Firma konsultingowa TPA Horwath przy okazji publikacji raportu Energetyka wiatrowa w Polsce 2015/2016 przedstawiła swoje prognozy dotyczące aukcji, które mają zostać przeprowadzone w przyszłym rok w ramach nowego systemu wsparcia dla OZE w Polsce.

TPA Horwath ocenia, że parametry pierwszej aukcji w 2016 r. są już w większości znane i przypuszczalnie – mimo roku wyborczego – nie ulegną już zmianie.

Firma konsultingowa szacuje, że w przypadku koszyka aukcyjnego dla projektów o mocy powyżej 1 MW i sprawności przekraczającej 4000 FLE zostaną wyłonione do realizacji projekty o łącznej mocy 600-700 MW, co będzie stanowić około 25-30% łącznej mocy projektów spełniających warunki udziału w aukcji.

Natomiast w przypadku mniejszych projektów TPA Horwath ocenia, że w koszyku projektów o mocy do 1 MW „miejsca jest aż nadto”, a w pierwszym przetargu, który umożliwi budowę instalacji OZE o mocy 150-200 MW, nie zostanie wyczerpana pula dostępnego potencjału.

TPA Horwath ocenia, że „stwarza to dość wyjątkową możliwość konkurowania w tym koszyku projektom PV oraz innym OZE, ponieważ najbardziej konkurencyjnych projektów wiatrowych pod progiem 1 MW jest na rynku bardzo niewiele”.

Z nową ustawą o OZE i aktami wykonawczymi dotyczącymi pierwszej aukcji wchodzimy w nowy etap rozwoju sektora odnawialnego.
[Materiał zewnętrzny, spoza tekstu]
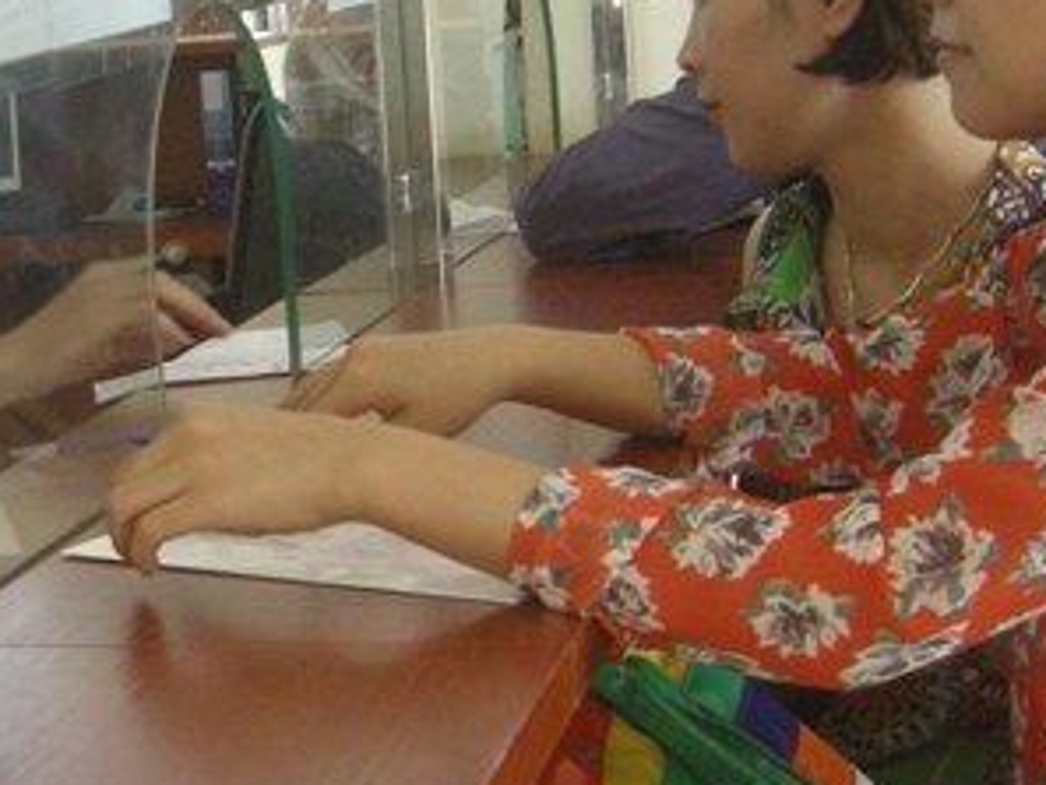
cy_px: 313
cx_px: 194
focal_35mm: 97
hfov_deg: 20.0
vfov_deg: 15.2
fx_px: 2932
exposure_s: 1/57.5
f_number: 2.7
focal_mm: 7.5
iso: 400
Sporo już o nim wiemy, oprócz najważniejszego: czy sektor OZE będzie wzrastał, czy też na skutek zbyt restrykcyjnych parametrów aukcji, underbiddingu lub powyborczych decyzji politycznych jego rozwój zostanie ograniczony bądź wręcz wstrzymany. Stabilność rozwiązań regulacyjnych nigdy nie była naszą mocną stroną i raczej nieprędko się to zmieni – ocenia TPA Horwath.

Uczestnicy rynku przygotowują się do pierwszej aukcji, która odbędzie się w 2016 roku. W tym kontekście pojawia się szereg pytań co do interpretacji nowych rozwiązań legislacyjnych na gruncie ustawy OZE. Już teraz wątpliwości wzbudza sposób rozliczania energii oraz zasady objęcia wsparciem farm wiatrowych realizowanych etapowo. Zanim jednak wytwórcy złożą oferty w aukcji, będą musieli przejść weryfikację pod kątem przygotowania do wytwarzania energii jak również zasadności przyznania pomocy publicznej w drodze aukcji. Kluczowe będzie zatem optymalne przygotowanie inwestycji w sposób z godny z przepisami prawa – komentuje Dominik Sołtysiak z BSJP.